- SUPPLIED TEXT
▽

# does your chis tongue stick out?



## xxxangelxxx

i have noticed that older chinese crested dogs has their tongues hanging out and when i collected kiki the breeder asked about lexis tongue as kikis brother stuck his tongue out alot. i now see that kiki does it regular especially when she is asleep, does your chi stick their tongue out. i actually think its cute and my partner seems to think its because they have such a long tongue for their size. i had chis growing up and none of them ever did it, just intertested to see if it is a common thing x


----------



## KittyD

No not here, he shows some fang sometimes though! :lol:


----------



## jaromi

Yeah my wee mans does all the time.He had a stroke 14 months ago after having to have a procedure called a mylography(They inject dye into the spinal colum to see how much damage had been done)He was attacked by a dog and suffered a broken vertabra.He recovered well and i think it makes him even more special.Iam so lucky i still have him.x


----------



## cprcheetah

Zoey sticks her tongue out a lot. I think part is due to the fact she doesn't have bottom incisors, so they don't hold her tongue in her mouth  I think it's cute and adds to her adorable factor.

△

- PROBLEM STATEMENT
Answer these questions about the forum thread on dogs' tongues:
1. What does the first poster's partner think is the reason?
2. How long ago did jaromi's dog have a stroke?
3. Which teeth does cprcheetah say Zoey lacks?

- DATA LINES
▽

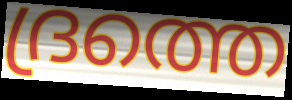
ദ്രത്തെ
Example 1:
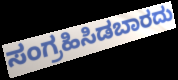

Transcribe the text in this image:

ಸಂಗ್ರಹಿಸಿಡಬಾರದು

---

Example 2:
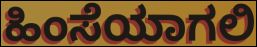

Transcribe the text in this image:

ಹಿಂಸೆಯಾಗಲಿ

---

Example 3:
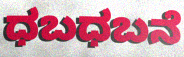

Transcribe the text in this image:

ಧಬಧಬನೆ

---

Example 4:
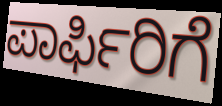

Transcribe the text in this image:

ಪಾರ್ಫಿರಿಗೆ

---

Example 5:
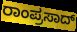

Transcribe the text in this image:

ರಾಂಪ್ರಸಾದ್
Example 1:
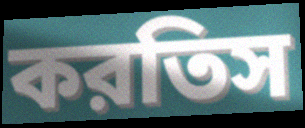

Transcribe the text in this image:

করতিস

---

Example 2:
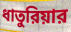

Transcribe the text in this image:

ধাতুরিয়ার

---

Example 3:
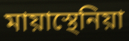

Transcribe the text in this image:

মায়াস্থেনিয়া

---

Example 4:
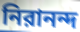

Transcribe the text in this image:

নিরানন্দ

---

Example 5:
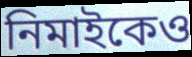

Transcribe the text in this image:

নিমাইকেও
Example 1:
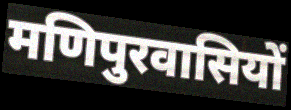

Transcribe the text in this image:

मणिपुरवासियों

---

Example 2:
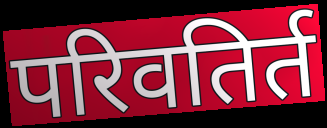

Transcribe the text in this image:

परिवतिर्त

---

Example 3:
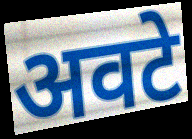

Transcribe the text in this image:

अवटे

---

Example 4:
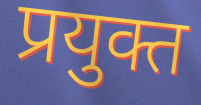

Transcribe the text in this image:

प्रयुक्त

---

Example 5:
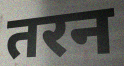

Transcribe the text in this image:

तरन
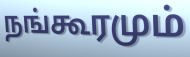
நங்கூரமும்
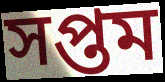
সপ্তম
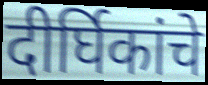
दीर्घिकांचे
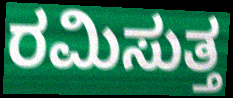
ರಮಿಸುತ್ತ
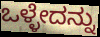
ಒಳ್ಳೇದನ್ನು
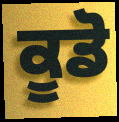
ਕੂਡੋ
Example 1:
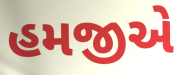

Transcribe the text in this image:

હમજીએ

△
▽

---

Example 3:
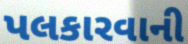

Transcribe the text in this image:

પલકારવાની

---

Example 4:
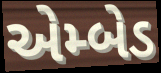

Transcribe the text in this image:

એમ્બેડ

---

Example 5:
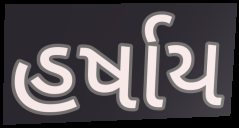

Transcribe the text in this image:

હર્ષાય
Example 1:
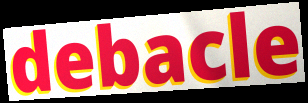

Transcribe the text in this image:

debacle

△

- RESULT BELOW
1. They have such a long tongue for their size.
2. 14 months ago.
3. Her bottom incisors.